Abraham Lincoln: A President of Courage, Honor, Truth

Brunswick welcomed Michael Burlingame — holder of the Chancellor Naomi B. Lynn Distinguished Chair in Lincoln Studies at the University of Illinois at Springfield and the May Buckley Sadowski Professor of History, Emeritus, at Connecticut College — to Baker Theater on Thursday, November 10.
 
Burlingame, a Fulbright and renowned Abraham Lincoln scholar, is this year’s Louise Lehrman Visiting Senior Fellow.
 
The Fellowship, established in 2013 by a gift from the Lehrman Institute, engages experts in American History to visit Brunswick, instilling in students a greater understanding of the rights, privileges, and duties of American citizenship.
 
Burlingame is the author of Abraham Lincoln: A Life winner of the 2010 Lincoln Prize, sponsored by the Gilder-Lehrman Institute for American History and Gettysburg College — and The Inner World of Abraham Lincoln.
 
In addition, he has edited the several volumes of Lincoln primary-source materials.
 
Burlingame began his address by citing a passage from the opening pages of Abraham Lincoln: A Life, also a co-winner of the annual book prize awarded by the Abraham Lincoln Institute of Washington, D.C., and winner of the Russell P. Strange Book Award given annually by the Illinois State Historical Society for the best book on Illinois history.
 
“Character is destiny,” he writes.  
 
“And Lincoln’s remarkable character helped him not only to become a successful president but also a model which can be profitably emulated by all. Somehow Lincoln managed to be strong willed without being willful, righteous without being self-righteous, and moral without being moralistic.
 
“The importance of his character was recognized during his presidency.”
 
Burlingame addressed Brunswick students and faculty with a keen awareness of his audience, choosing to emphasize the elements of courage, honor, and truth within Lincoln’s character as the focus of his remarks.  
 
He offered many examples of the moral and political courage Lincoln manifested at all stages of his political and personal life — always grounded in sincere modesty and humility — and also noted his physical courage, Lincoln being the lone American president to come under enemy fire.
 
In addition, Burlingame reviewed Lincoln’s firm stance on the expansion of slavery and his unwillingness to accept compromise in the name of honor after being elected in November 1860.
 
“Lincoln’s sense of honor, of integrity, was one of the profound bedrocks of his character and his personality,” the Phillips Academy Andover and Princeton University graduate said.  
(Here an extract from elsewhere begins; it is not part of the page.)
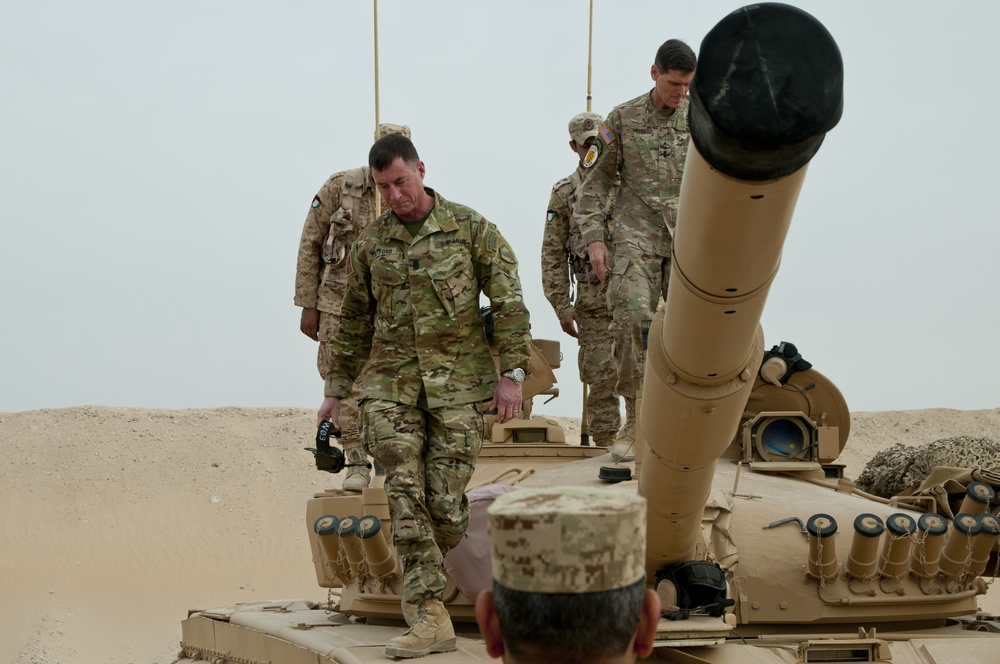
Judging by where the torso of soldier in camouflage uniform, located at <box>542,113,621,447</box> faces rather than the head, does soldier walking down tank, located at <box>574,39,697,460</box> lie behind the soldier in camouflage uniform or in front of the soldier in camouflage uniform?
in front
And, as for truth, Burlingame stated that Lincoln did not take political stands to enhance his political power and became involved in politics largely to promote the common good. Instead, he spoke tirelessly and elegantly about the evils of slavery and putting it on path of ultimate extinction.

“Lincoln was willing to tell the truth in public, even though it wasn’t popular,” he said.
 
In conclusion, Burlingame returned to text of his two-volume book Abraham Lincoln: A Life.
 
“Lincoln speaks to us not only as a champion of freedom, democracy, and national unity, but also as a source of inspiration. Few will achieve his world historical importance, but many can profit by his personal example.
 
“His presence and his leadership inspired his contemporaries, and his life story can do the same for generations to come.”